Elena Salmistraro dipinge paure e mostri interiori. La mostra a Milano
La galleria Antonio Colombo presenta la prima mostra personale di Elena Salmistraro. Con opere popolate da figure ibride, a metà tra il reale e l’onirico, che sfidano le convenzioni
Da bambini, tutti abbiamo conosciuto la paura dei mostri sotto il letto. Crescendo, una delle promesse dell’età adulta era che quei mostri, prima o poi, sarebbero svaniti come per magia. E in parte è stato così. Ma le paure, come spesso accade, evolvono, diventando ombre più sottili e impalpabili. Oggi, i mostri che temiamo non sono più entità separate da noi, ma pensieri annidati nella profondità della nostra mente: la paura del rifiuto, dell’esclusione, di essere relegati ai margini.

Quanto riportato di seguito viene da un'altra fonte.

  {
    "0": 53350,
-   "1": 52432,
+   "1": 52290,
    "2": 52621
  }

L’universo onirico di Elena Salmistraro. La mostra a Milano
Questa riflessione si materializza nelle opere di Elena Salmistraro (Milano, 1983) che trasforma le sue paure in nuove visioni. Fino all’8 febbraio 2025, infatti, la galleria milanese Antonio Colombo Arte Contemporanea ospita Alchimie nel Vuoto, la prima mostra personale dell’artista e product designer che svela il suo lato più intimo, raccontando il proprio mondo interiore attraverso il disegno e la pittura. Le sue opere creano un universo immaginifico popolato da figure ibride a metà tra il reale e l’onirico, con un linguaggio che attinge dal realismo magico e dalle correnti neo-primitiviste e surrealiste. “È un esempio di arte totale”, ci spiega la curatrice Silvana Annicchiarico. “Una mostra che abbatte le barriere tra arte, artigianato e design”.

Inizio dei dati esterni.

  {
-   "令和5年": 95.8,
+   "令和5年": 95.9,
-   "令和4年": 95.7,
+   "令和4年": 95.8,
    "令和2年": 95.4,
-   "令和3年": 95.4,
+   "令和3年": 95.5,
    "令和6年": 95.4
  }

Elena Salmistraro e la paura dell’horror vacui
Alchimie nel Vuoto è un viaggio introspettivo, un’esplorazione delle paure più intime di Elena Salmistraro. “I personaggi che abitano le mie opere sono bizzarri, imperfetti, perché, in fondo, anche io a volte mi sento così”, ci racconta. “Ma nonostante le loro stranezze, questi mostri, se così li vogliamo chiamare, desiderano solo essere accettati”. Nelle sue opere, la designer esorcizza la paura dell’horror vacui riempiendo ogni centimetro con segni netti e colori brillanti. La scelta di non lasciare spazi vuoti, in contrasto con le tendenze minimaliste contemporanee, è un atto di liberazione: “Non mi interessa il giudizio degli altri. Voglio fare ciò che mi fa stare bene”, confessa.

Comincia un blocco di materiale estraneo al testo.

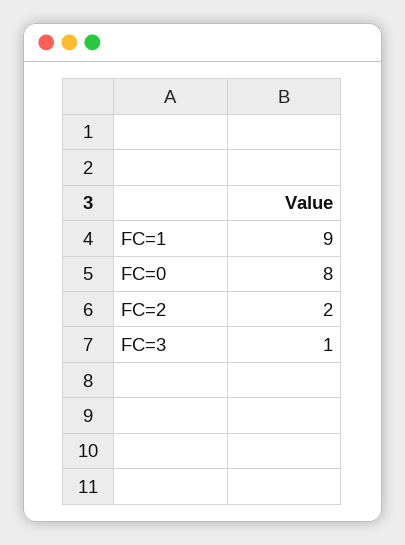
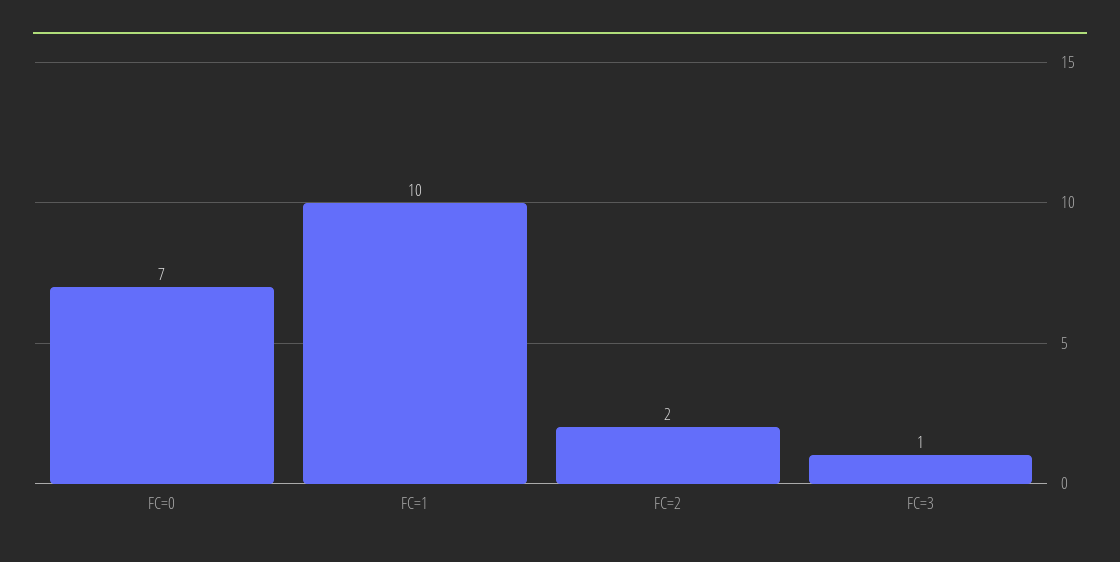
  {
-   "FC=1": 9,
+   "FC=1": 10,
-   "FC=0": 8,
+   "FC=0": 7,
    "FC=2": 2,
    "FC=3": 1
  }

Il concetto di “monstrum” come metafora della diversità
I suoi “mostri” sono figure di confine, creature ibride che oscillano tra l’umano e l’animale, tra realtà e astrazione. Dagli uomini con la coda di sirena all’elefante con i tacchi a spillo fino allo specchio carnivoro, queste deformi e bizzarre presenze sono manifestazioni della diversità. Le loro sembianze richiamano icone del cinema horror, come le gemelle di Shining (1980) o i mostri di Freaks (1932) e Creature from the Black Lagoon (1954). Eppure, la loro espressione non è mai minacciosa. Piuttosto, riflette il desiderio di accettazione e il dolore di chi si sente alieno. Il concetto di “monstrum” diventa centrale nell’arte di Elena Salmistraro. Il freak è, per definizione, colui che vive al di fuori della norma, ma proprio per questo ci costringe a riflettere su come accettiamo o respingiamo ciò che è diverso. In un’epoca in cui ogni individuo è incasellato in schemi rigidi e preconfezionati, la diversità genera inquietudine. Il corpo perturbante del diverso, che sfida le convenzioni, diventa oggetto di fascino e repulsione. “Disegnare questi mostri in modo quasi ossessivo mi ha aiutato a comprendere il mio linguaggio artistico”, racconta Elena. “Alla fine, sono diventati quasi degli amici, dei compagni di viaggio”. Oltre ai grandi dipinti su tela, la mostra presenta un tappeto prodotto da TaiPing, due totem e tre vasi realizzati da Bosa Ceramiche, tutti dipinti a mano dall’artista, e una scultura lignea prodotta da Scapin.